Itulah keajaiban taman kota….

Jika kamu ingin menemukan kebahagiaan maka jangan ragu untuk pergi ke taman kota. Niscaya kamu akan mudah sekali mendapatkan atmosfer itu. Boleh dikata, setiap orang akan pergi ke taman kota dengan suasana riang dengan beragam tujuan. Bertemu teman, menyambut senja, merasakan sejuknya udara kota di bawah naungan pepohonan rindang serta menikmati kuliner lokal dari deretan kedai sekitar.

Kontan senyumku merekah ketika duduk di ketinggian, menikmati semua suasana itu dengan seksama.

Sekelompok muda-mudi telah bersiap diri menyambut waktu berbuka puasa dengan berbincang-bincang dengan sesamanya, sembari menghadap sajian takjil yang di gelar di tengahnya. Beberapa yang lain, tampak berkumpul di sebuah patung raksasa Burung Enggang dengan sibuk berfoto berlatarkannya. Selebihnya, mereka menikmati aliran deras Sungai Kahayan dari teras lantai dua Masjid Darul Amin.

Beberapa saat kemudian, aku bangkit dari duduk dan melewati seperangkat air mancur yang sedang tidak dioperasikan.

Alangkah indahnya taman ini jikalau air mancur ini memancar sesuai dengan pola yang dihasilkannya”, aku melihatnya sepintas.

Kemudian….

Aku bergegas menuju ke masjid demi menunaikan shalat tahiyatul masjid seperti yang telah kuniatkan.

Aku melewati sebuah nameboard besar berwarna kuning emas.

PASUK KAMELOH….Oh, itu nama taman ini”, aku termanggut-manggut.

Pasuk Kameloh merujuk pada sebuah makna dalam Bahasa Dayak. “Pasuk” merujuk pada “Bakul atau Barang”, sedangkan “Kameloh” merujuk pada “Gadis Dayak Ngaju”. Secara singkat bisa dikatakan bahwa Pasuk Kameloh memiliki makna sebagai barang berharga yang dimiliki seorang gadis Dayak yang cantik.

Gerbang Taman Pasuk Kameloh.
Taman penuh motif Dayak.
Sempadan Sungai Kahayan dilihat dari teras Masjid Darul Amin.
Interior masjid.
Salah satu spot kongkow taman.
Patung Burung Enggang.

Kembali pada langkahku menuju ke masjid.

Melalui sebuah jembatan mini, aku tiba di teras atas masjid.
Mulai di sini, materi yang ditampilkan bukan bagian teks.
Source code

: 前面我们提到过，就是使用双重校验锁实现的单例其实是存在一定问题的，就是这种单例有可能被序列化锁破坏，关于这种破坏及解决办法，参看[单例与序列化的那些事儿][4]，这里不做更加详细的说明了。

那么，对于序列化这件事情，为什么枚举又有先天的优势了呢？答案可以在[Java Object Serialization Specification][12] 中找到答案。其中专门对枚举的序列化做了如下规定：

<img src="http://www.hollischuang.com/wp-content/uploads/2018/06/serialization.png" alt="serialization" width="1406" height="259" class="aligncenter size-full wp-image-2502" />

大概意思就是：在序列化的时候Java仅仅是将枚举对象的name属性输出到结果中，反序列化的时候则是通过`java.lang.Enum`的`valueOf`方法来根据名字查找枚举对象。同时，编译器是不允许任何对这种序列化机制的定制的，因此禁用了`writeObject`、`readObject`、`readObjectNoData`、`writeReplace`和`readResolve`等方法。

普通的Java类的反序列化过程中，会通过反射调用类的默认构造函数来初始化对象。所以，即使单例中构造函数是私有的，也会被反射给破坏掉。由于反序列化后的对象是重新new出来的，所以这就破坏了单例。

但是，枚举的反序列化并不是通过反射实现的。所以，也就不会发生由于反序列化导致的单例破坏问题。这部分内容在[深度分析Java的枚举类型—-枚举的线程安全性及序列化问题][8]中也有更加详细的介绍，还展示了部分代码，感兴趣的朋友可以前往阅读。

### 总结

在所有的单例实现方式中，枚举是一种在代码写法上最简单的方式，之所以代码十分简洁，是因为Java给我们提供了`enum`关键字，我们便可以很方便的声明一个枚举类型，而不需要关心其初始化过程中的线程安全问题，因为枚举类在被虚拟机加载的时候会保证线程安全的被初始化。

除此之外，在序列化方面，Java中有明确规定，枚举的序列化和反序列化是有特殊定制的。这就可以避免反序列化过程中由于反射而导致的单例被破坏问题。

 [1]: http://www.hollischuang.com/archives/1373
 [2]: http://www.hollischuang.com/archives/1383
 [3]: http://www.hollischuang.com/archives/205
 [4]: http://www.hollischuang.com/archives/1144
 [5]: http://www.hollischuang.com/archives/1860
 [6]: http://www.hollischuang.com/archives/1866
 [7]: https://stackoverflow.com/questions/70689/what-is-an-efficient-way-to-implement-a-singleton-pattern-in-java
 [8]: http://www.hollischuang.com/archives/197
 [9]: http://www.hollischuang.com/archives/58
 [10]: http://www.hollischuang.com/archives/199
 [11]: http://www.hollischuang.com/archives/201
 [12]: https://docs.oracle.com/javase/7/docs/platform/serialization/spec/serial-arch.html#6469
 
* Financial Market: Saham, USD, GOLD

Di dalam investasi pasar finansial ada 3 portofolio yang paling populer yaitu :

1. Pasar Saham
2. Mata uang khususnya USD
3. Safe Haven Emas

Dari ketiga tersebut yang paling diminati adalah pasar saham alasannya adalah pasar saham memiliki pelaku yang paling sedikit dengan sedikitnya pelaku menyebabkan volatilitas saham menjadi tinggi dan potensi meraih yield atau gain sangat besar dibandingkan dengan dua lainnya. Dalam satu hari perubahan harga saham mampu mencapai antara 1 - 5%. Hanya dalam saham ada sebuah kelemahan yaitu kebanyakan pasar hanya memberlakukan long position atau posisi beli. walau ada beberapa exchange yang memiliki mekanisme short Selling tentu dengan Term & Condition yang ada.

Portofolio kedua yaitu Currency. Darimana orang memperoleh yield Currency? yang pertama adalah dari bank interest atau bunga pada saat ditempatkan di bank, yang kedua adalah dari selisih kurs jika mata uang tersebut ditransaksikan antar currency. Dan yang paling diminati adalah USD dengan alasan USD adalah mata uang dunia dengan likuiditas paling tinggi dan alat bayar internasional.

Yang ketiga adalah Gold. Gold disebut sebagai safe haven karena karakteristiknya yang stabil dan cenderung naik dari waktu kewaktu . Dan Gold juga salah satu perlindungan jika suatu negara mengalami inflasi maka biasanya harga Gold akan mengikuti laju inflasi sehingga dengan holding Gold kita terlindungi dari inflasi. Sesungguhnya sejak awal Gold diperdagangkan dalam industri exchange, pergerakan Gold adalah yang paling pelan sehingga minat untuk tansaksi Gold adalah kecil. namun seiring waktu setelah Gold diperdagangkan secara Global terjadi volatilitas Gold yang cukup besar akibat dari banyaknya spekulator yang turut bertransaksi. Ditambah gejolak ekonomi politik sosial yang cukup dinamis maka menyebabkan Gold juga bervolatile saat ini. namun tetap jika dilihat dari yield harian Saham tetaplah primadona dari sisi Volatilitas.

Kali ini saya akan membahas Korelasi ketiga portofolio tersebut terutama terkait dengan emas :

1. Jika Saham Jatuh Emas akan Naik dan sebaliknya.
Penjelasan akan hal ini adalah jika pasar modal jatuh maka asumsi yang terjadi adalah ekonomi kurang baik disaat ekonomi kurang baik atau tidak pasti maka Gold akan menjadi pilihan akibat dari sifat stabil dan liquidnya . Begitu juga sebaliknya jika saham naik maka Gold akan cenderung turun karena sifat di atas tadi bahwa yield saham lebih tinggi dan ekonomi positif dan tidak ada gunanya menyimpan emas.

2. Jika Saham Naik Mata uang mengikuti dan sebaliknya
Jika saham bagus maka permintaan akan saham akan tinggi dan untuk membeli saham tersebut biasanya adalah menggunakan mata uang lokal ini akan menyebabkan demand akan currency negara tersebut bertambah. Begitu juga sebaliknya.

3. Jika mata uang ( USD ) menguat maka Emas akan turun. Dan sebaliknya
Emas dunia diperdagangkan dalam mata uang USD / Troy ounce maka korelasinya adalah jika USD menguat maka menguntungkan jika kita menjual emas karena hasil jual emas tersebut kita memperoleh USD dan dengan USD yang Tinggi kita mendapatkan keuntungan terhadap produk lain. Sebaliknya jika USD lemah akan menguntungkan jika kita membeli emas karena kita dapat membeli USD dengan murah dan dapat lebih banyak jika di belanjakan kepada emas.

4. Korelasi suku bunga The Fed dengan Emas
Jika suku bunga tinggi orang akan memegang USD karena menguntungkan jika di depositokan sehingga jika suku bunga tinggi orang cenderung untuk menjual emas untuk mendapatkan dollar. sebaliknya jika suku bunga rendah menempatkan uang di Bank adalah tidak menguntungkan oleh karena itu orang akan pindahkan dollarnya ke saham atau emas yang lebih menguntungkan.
Melepaskan alas kaki, aku memasuki area teras dan langsung menuju ke bagian teras yang berhadapan langsung dengan aliran Sungai Kahayan.

Tampak aliran deras air sungai berwarna kecoklatan yang dihiasi dengan lalu-lalang kapal penumpang berukuran kecil yang melintas di tengahnya. Sedangkan di sepanjang sempadan, tepat di bawah tempatku berdiri , berjajar deretan cafe-cafe panggung yang mulai dibanjiri muda-mudi demi menikmati hadirnya senja.

Selanjutnya, aku mulai meninggalkan pemandangan indah itu, mengambil air wudhu untuk kemudian menunaikan shalat tahiyatul masjid dua raka’at. Hatiku berasa damai ketika bersujud di atas sajadah. Mudah sekali bagiku untuk masuk ke dalam kekhusyu’an, karena hanya diriku seorang yang berada di dalam masjid mungil itu. Itulah kesempatanku untuk memanjatkan syukur kepada Sang Kuasa yang berkehendak mengantarkan langkahku hingga tiba di “Kota Cantik”.

Kota Cantik….Yups, begitulah julukan bagi Kota Palangkaraya.

Usai melaksanakan shalat, aku termangu terpesona dengan interior masjid yang dominan klasik oleh karena furniture berbahan kayu jati berusia tua. Menunjukkan bahwa taman kota dan seisinya itu didesain dengan sempurna demi menaikkan kebahagaian masyarakat Palangkaraya.

Lantas aku meninggalkan masjid itu ketika waktu sudah semakin merapat ke waktu berbuka puasa. Waktuku telah terhitung mundur sejauh sepuluh menit semenjak itu.

Tapi demi melengkapi eksplorasiku, sejenak aku melangkahkan kaki menuju patung raksasa Burung Enggang yang masih saja ramai dikerubuti oleh pengunjung.

Burung Enggang memang menjadi burung terkenal khas Kalimantan yang dianggap oleh mayarakat sebagai titisan dewa yang menyebarkan perdamaian di muka bumi. Sejenak aku termangu memperhatikan bentuk paruh burung itu yang memiliki keunikan tersendiri.

Namun, karena waktu yang tak lama lagi, aku segera beranjak menuju gerbang taman. Aku harus segera beranjak menuju Dermaga Rambang.

Aku akan berbuka puasa di tempat itu.